Work instructions | Scan the entries below and give the number of lines containing "Widget", with no accompanying words.

Records from a collection:
=== Begin Enclosure ===

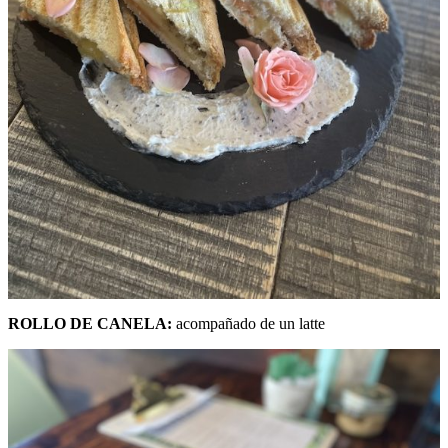
ROLLO DE CANELA:
acompañado de un latte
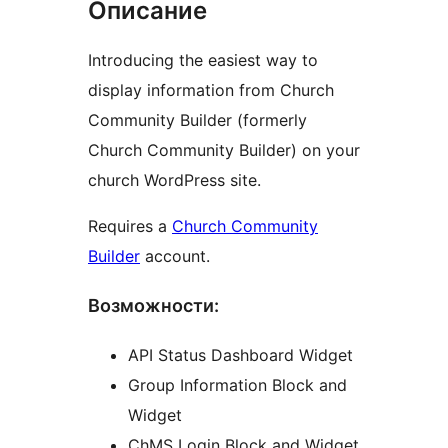
Описание
Introducing the easiest way to
display information from Church
Community Builder (formerly
Church Community Builder) on your
church WordPress site.
Requires a
Church Community
Builder
account.
Возможности:
API Status Dashboard Widget
Group Information Block and
Widget
ChMS Login Block and Widget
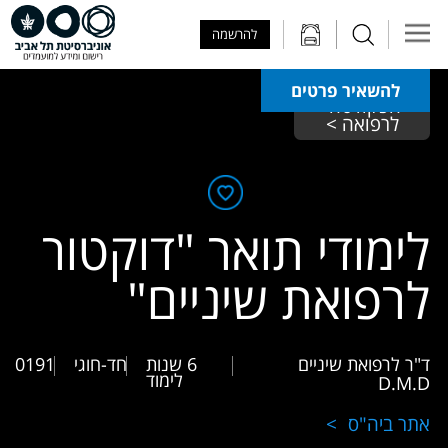
Skip to Main Content
Skip to Main Menu
Skip to Top Menu
להרשמה
להשאיר פרטים
הפקולטה 
לרפואה >
לימודי תואר "דוקטור
לרפואת שיניים"
ד"ר לרפואת שיניים
6 שנות
חד-חוגי
0191
לימוד
D.M.D
אתר ביה"ס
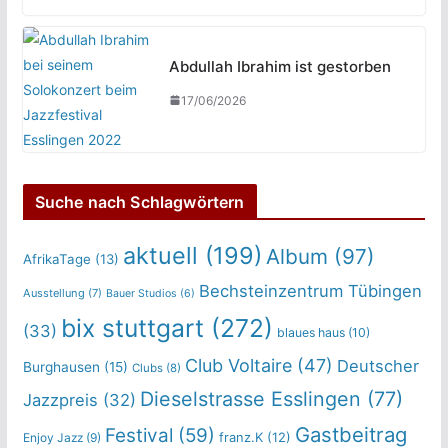
Abdullah Ibrahim ist gestorben
17/06/2026
Suche nach Schlagwörtern
aktuell
(199)
Album
(97)
AfrikaTage
(13)
Bechsteinzentrum Tübingen
Ausstellung
(7)
Bauer Studios
(6)
bix stuttgart
(272)
(33)
blaues haus
(10)
Club Voltaire
(47)
Deutscher
Burghausen
(15)
Clubs
(8)
Dieselstrasse Esslingen
(77)
Jazzpreis
(32)
Gastbeitrag
Festival
(59)
franz.K
(12)
Enjoy Jazz
(9)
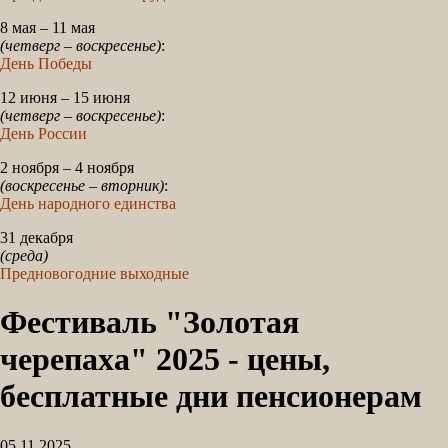
8 мая – 11 мая
(четверг – воскресенье)
:
День Победы
12 июня – 15 июня
(четверг – воскресенье)
:
День России
2 ноября – 4 ноября
(воскресенье – вторник)
:
День народного единства
31 декабря
(среда)
Предновогодние выходные
Фестиваль "Золотая
черепаха" 2025 - цены,
бесплатные дни пенсионерам
05.11.2025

=== End Enclosure ===

Solution to this problem | 3